May 3 2007
Canadian officials say another case of Mad Cow disease has been found in a dairy cow in British Columbia.
According to the Canadian Food Inspection Agency, bovine spongiform encephalopathy (BSE), or mad cow disease, has been confirmed in a 5½-year-old dairy cow in the province of British Columbia.
The agency says it has the carcass of the animal and no part of it had entered the human food or animal feed systems.
This is Canada's tenth case of mad cow disease in it's cattle since 2003, and is the second in less than three months.
In April last year another B.C. dairy cow was found to have mad cow disease, which the food inspection agency said was caused by contaminated feed.

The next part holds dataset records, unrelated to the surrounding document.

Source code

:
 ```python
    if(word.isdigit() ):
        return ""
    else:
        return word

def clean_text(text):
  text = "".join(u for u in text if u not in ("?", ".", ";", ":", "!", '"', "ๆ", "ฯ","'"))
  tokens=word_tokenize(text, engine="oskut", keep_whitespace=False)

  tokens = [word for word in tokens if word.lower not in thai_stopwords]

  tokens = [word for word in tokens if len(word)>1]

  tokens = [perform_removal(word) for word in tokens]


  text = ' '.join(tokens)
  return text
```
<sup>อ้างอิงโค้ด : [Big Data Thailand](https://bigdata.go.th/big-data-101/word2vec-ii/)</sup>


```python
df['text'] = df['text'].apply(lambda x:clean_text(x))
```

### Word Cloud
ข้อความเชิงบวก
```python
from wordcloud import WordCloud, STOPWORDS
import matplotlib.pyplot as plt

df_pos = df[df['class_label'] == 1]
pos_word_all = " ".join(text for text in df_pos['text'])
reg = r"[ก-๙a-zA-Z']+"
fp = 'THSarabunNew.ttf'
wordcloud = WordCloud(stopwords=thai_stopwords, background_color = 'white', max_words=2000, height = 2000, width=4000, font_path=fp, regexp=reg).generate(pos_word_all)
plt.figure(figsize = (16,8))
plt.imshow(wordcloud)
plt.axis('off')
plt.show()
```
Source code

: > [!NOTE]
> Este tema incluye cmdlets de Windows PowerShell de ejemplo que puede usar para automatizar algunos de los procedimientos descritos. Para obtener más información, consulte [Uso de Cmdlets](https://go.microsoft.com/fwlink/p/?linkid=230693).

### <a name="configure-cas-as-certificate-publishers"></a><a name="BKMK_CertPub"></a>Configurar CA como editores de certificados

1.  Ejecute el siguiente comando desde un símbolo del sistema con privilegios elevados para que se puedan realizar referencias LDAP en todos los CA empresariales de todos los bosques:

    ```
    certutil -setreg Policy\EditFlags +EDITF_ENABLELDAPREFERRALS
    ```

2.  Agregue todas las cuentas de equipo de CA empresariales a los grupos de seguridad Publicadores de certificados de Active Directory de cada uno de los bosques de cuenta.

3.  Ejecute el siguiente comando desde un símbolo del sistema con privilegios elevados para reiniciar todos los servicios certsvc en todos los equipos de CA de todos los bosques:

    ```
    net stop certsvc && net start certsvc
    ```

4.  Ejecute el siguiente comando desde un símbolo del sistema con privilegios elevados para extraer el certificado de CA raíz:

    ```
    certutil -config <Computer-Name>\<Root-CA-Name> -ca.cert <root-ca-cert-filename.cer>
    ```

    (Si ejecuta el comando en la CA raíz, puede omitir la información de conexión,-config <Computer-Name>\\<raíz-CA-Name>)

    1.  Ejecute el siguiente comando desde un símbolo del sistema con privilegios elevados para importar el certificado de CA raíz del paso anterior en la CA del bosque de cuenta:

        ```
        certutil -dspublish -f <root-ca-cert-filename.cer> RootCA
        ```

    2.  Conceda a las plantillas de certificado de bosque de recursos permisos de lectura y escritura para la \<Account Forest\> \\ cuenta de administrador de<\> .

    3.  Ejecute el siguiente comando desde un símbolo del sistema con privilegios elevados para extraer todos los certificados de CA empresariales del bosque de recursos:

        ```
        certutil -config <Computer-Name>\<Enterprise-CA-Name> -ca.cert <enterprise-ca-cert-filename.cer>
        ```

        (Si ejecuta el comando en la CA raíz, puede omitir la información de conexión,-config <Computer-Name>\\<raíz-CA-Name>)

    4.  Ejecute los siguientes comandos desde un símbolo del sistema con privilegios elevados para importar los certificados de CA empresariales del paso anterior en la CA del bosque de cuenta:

Many of Canada's cases of BSE have been blamed on exposure to contaminated feed.
The Agency says the animal's age, combined with the average incubation period of bovine spongiform encephalopathy (BSE), indicates the cow was exposed to a very small amount of infected material, probably during its first year of life.
Other animals from the same herd are being traced in an effort to determine how the cow became infected.
The latest case was detected via a national surveillance program that targets cattle most at risk; about 160,000 animals have been tested since 2003 through this program.
Although a ban on feed that may contain animal products takes effect in Canada on July 12, the Food Inspection Agency said it still expects to find a small number of BSE cases over the next 10 years.
Canada is aiming to totally eliminate BSE from its cattle herd within 10 years; the disease has caused major problems for beef and cattle exports to the United States.
Although the U.S. has allowed imports of Canadian beef from young cattle since September 2003, as well as young live cattle starting in 2005, it continues to ban live cattle over the age of 30 months as well as beef from those animals.